They say that you have to love what you do in order to be successful in anything in life. That if you want it badly enough, you will achieve it. It can't be that simple…or is it?
We can all fall short of our goals despite our best intentions. This is particularly true in the health and fitness world. For me, I’ve learned there’s more to it than loving what you do. Wanting it badly enough is only half the battle.
Understanding what it means to have passion
Love is an intense emotion that can be the push to get you started. But love is just an emotion, and it’s fleeting. What happens when you’re faced with the reality of what it really takes to achieve your goals? That’s where passion comes in.
Unfortunately, the word passion is thrown around and it’s completely misunderstood. The word passion comes from the Latin root, Pati—which means to suffer or endure. The intense emotions of “love” or “wanting something badly” enough are just the first layers of passion…the first steps of an endless journey.
Getting to the second layer
For me, there were definitely times when I took a step back, looked at what I was doing, where I wanted to go and asked myself, were my actions going to help me get there?
So I went back and reexamined my goals, and that helped me uncover that second layer of passion.
I encourage you to do the same.
Goals are often centered around losing weight or looking better. We will pledge to “lose 30 pounds” or be able to fit into a particular size. Or we will aim to be able to do 20 push ups in a row or run a 5 minute mile.

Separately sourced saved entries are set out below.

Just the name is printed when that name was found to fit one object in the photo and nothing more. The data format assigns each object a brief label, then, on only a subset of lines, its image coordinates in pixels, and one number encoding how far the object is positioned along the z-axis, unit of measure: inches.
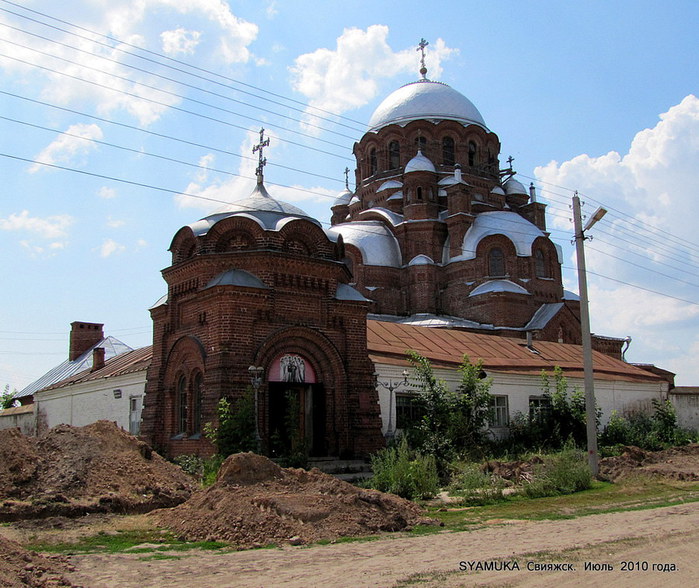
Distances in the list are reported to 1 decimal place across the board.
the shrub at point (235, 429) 612.4
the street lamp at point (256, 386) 597.3
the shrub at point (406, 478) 534.0
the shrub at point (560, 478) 556.1
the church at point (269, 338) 654.5
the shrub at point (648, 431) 923.4
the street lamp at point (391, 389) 753.0
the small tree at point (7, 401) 1821.2
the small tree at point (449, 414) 723.4
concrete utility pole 635.5
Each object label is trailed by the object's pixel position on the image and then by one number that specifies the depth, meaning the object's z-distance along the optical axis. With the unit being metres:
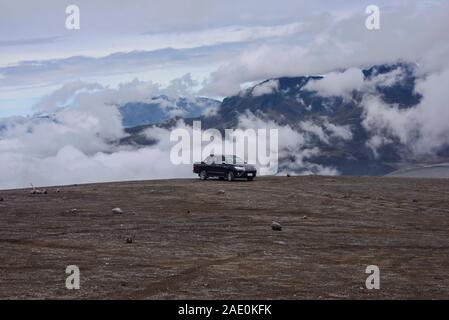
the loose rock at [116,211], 27.53
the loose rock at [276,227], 23.62
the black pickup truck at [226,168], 44.41
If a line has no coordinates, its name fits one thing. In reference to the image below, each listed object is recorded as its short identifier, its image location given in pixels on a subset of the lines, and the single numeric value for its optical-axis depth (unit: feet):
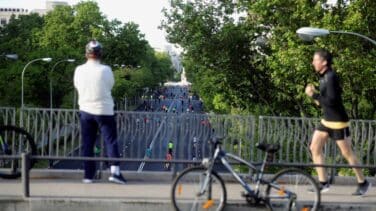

These are all great goals that will provide you with short term motivation but ultimately, focusing on these benchmarks is not enough for the long haul as they don’t help guide your behavior. What we need to focus on is our everyday habits. And that starts with asking yourself:
Who do you want to be?
Asking yourself who you want to be means focusing on everyday behaviors that support that identity. Instead of focusing on losing 30 pounds, commit to being a calisthenics athlete. This entails developing the habits of a calisthenics athlete—for example, doing your push ups, pull ups, body squats, etc. every day. The key is to start with baby steps and building on them over time.
That’s when I fell in love with the process. I fell in love with the grind. I found a passion for what I was doing… and that helped me push on to reach my goals.
I encourage you to also take a step back and reevaluate your own process. I’ve learned that all results are a byproduct of our every day actions and habits, and that’s when the passion begins.